That just shows how ridiculous are these manuals. 
Diesel engine: SL or higher. 
API specification that starts with S is for gasoline engines. API specification that starts with C is for diesels. 
Isn't just easier to put: Use any oil that meets LL04 specification. In case of an emergency put... 
As soon as you are able change oil with LL04.

Sent from my iPhone using Tapatalk


----------



## ard (Jul 1, 2009)

Target 2018 said:


> D'oh!
> 
> You're RIGHT!!!!
> 
> ...


It really is rather infuriating- that BMW cannot provide simple oil specs

The whole issue is that in the USA, BMW provides free oil changes- so they basically pretend you will never change oil hence you never need specs

When I had a warranty I used BMW oil. Outside of warranty there are FAR better oils


----------



## edycol (Jul 8, 2015)

Target 2018 said:


> D'oh!
> 
> You're RIGHT!!!!
> 
> ...


BMW switched ONLY in the US from LL04 to LL12FE for diesels. 
Again use Mobil1 5W30 ESP. 
Pennzoil Platinum Euro L is far from oil Shell makes for BMW. BMW TPT 5W30 is very sophisticated oil, not quite on par with M1 5W30 ESP, but close. 
Last pds of Euro L I saw shows rather unremarkable oil. 
You have to understand that there is nothing special about Shell and BMW engines. It is just marketing. BMW in last 30 years changed 4 oil suppliers.

Sent from my iPhone using Tapatalk


----------



## Target 2018 (Apr 20, 2018)

Yes, it is really rather confusing, and needlessly.
To me, it means that BMW wants you to bring your car to them for an oil change.
I don't like others working on my car unless it is absolutely necessary....

My car is a LR, a Lease Return. I would probably be safe to assume that at 30K miles, the oil has only been changed by the dealer, no one else.
Yesterday while changing to the black bezels on the kidney grills, I was looking around under the hood at this and that. Pulled the top plastic cover off the engine, went to wipe down the oil fill splash plate. Got a couple long blonde hairs tangled in my fingers. Not critical, but it seems pretty sloppy to be leaving hair samples in the engine fill, if you ask me.

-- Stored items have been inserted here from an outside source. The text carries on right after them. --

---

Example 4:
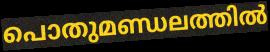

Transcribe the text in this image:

പൊതുമണ്ഡലത്തിൽ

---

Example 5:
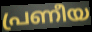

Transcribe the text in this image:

പ്രണീയ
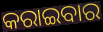
କରାଇବାର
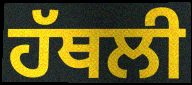
ਹੱਥਲੀ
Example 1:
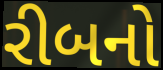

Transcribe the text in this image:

રીબનો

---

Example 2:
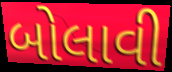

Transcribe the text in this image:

બોલાવી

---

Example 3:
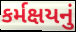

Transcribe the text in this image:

કર્મક્ષયનું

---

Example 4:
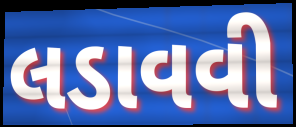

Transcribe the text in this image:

લડાવવી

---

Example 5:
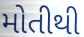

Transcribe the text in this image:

મોતીથી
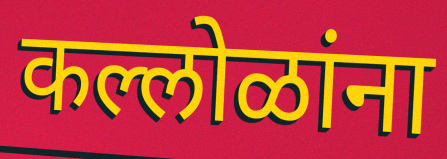
कल्लोळांना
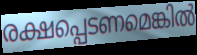
രക്ഷപ്പെടണമെങ്കിൽ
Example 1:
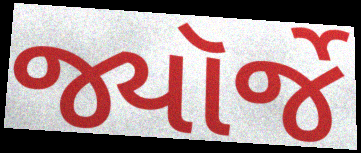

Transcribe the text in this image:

જ્યૉર્જે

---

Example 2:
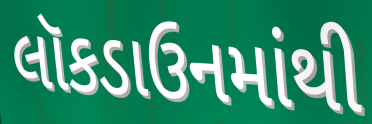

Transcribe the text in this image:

લૉકડાઉનમાંથી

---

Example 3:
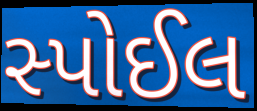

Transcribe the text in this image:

સ્પોઈલ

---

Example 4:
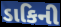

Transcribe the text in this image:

ડાકિની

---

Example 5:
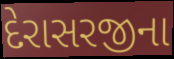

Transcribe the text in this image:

દેરાસરજીના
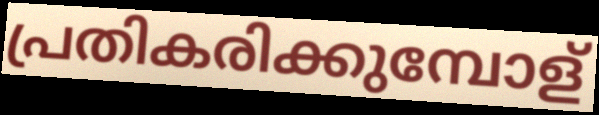
പ്രതികരിക്കുമ്പോള്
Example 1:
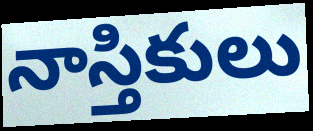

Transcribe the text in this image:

నాస్తికులు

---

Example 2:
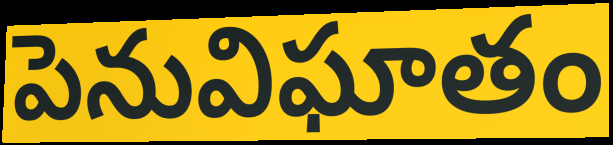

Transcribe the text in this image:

పెనువిఘాతం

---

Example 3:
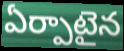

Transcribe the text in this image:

ఏర్పాటైన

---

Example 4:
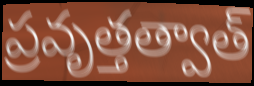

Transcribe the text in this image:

ప్రవృత్తత్వాత్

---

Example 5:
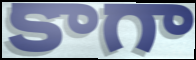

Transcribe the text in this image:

కాగా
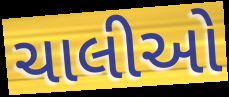
ચાલીઓ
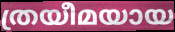
ത്രയീമയായ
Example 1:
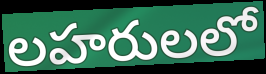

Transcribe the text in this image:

లహరులలో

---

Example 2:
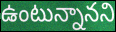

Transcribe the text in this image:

ఉంటున్నానని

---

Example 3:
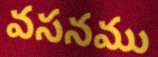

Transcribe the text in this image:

వసనము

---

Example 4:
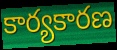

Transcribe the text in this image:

కార్యకారణ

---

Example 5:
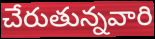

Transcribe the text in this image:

చేరుతున్నవారి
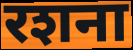
रशना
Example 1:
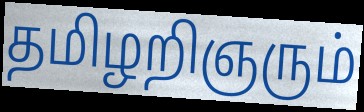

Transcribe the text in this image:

தமிழறிஞரும்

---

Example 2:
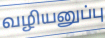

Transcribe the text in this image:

வழியனுப்பு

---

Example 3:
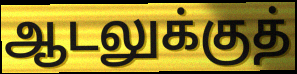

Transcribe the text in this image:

ஆடலுக்குத்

Don't even get me started on the oil change places. I took a car to a "Jiffy Lube" years ago, when I happened to be very busy and wanted to same myself some time. I had to argue with the desk jockey that over filled my engine of that car (one full inch above the full mark on the dipstick). He kept saying that the computer says it takes 4.5 quarts. I kept saying, but the dipstick shows that is wrong. I couldn't believe the amount of arguing I had to do to get them to drain out the excess.
NEVER AGAIN!

Thanks for the help, gents!!

Kind Regards,
Target


----------



## edycol (Jul 8, 2015)

Target 2018 said:


> Yes, it is really rather confusing, and needlessly.
> To me, it means that BMW wants you to bring your car to them for an oil change.
> I don't like others working on my car unless it is absolutely necessary....
> 
> ...


BMW maybe wants you to bring car to the dealership, but per law they cannot void warranty as long as you using approved oil and oil filter even if you lift car on bottle jack on parking lot and change it yourself (I did that).

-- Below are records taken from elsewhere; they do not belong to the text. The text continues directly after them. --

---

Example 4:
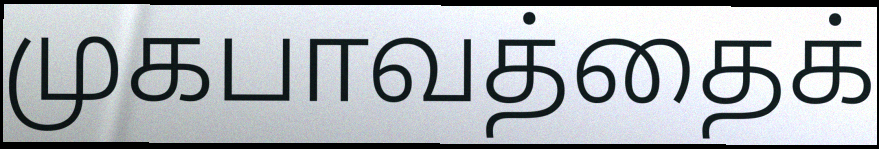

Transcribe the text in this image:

முகபாவத்தைக்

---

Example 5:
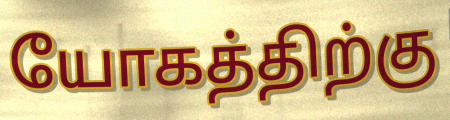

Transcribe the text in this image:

யோகத்திற்கு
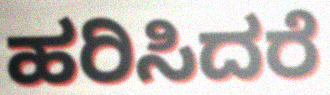
ಹರಿಸಿದರೆ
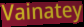
Vainatey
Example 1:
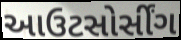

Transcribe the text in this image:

આઉટસોર્સીંગ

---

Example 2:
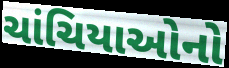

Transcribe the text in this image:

ચાંચિયાઓનો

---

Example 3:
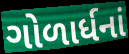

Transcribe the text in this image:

ગોળાર્ધનાં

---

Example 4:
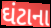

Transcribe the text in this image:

ઘંટાના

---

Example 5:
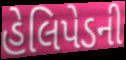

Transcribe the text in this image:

હેલિપેડની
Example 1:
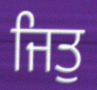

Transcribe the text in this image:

ਜਿਤੁ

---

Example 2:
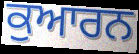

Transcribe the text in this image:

ਕੁਆਰਨ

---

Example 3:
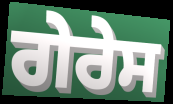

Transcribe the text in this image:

ਗੇਰੇਸ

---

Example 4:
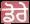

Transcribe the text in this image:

ਡੋਰੇ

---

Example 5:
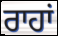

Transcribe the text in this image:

ਰਾਹਾਂ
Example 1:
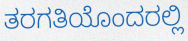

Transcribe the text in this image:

ತರಗತಿಯೊಂದರಲ್ಲಿ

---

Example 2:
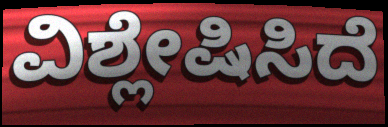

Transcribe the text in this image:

ವಿಶ್ಲೇಷಿಸಿದೆ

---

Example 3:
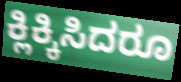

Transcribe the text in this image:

ಕ್ಲಿಕ್ಕಿಸಿದರೂ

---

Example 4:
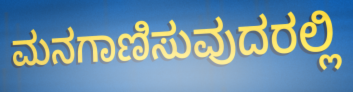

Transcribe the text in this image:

ಮನಗಾಣಿಸುವುದರಲ್ಲಿ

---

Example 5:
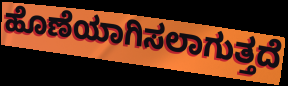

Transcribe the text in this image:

ಹೊಣೆಯಾಗಿಸಲಾಗುತ್ತದೆ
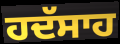
ਹਦੱਸਾਹ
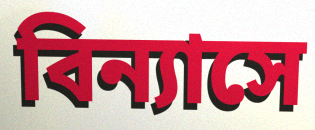
বিন্যাসে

Sent from my iPhone using Tapatalk


----------



## mighty328D (Apr 14, 2017)

CHDriver said:


> In my Audi Q5and Golf TDI I have been using "Diesel Kleen" fuel additive with only positive effects. BMW Owner's Manual states "no fuel additives," but given the fluctuating cetane ratings I would think an additive would help at the pumps I would think an additive would help. any thoughts?


I racked up over 300,000 miles on my 09 VW TDI and never, ever added any fuel additives. She ran as strong the day VW took her away as she did from day 1. Actually, got stronger as the miles racked up.


----------



## edycol (Jul 8, 2015)

mighty328D said:


> I racked up over 300,000 miles on my 09 VW TDI and never, ever added any fuel additives. She ran as strong the day VW took her away as she did from day 1. Actually, got stronger as the miles racked up.

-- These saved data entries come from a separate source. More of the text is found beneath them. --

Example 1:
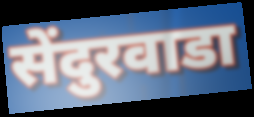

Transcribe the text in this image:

सेंदुरवाडा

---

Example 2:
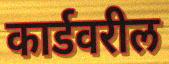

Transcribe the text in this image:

कार्डवरील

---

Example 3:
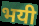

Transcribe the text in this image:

भयी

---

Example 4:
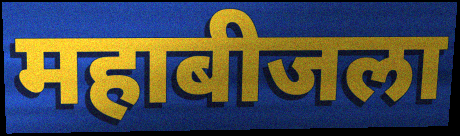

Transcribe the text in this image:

महाबीजला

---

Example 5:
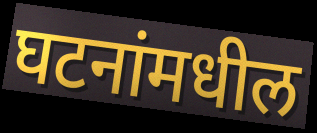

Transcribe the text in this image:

घटनांमधील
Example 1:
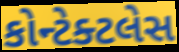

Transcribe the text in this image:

કોન્ટેક્ટલેસ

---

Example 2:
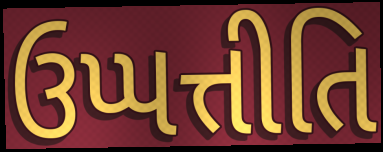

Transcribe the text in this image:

ઉપ્પત્તીતિ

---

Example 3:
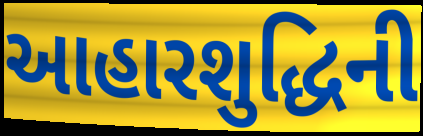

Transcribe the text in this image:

આહારશુદ્ધિની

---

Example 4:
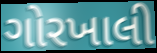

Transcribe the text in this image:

Best additive for any car is heavy foot and long drives.

Sent from my iPhone using Tapatalk


----------



## deroy (Jun 27, 2017)

edycol said:


> Best additive for any car is heavy foot and long drives.
> 
> Sent from my iPhone using Tapatalk


Thats the best quote i read in years. You should make car key hangers with that on it.

Sent from my iPhone using Bimmerfest mobile app


----------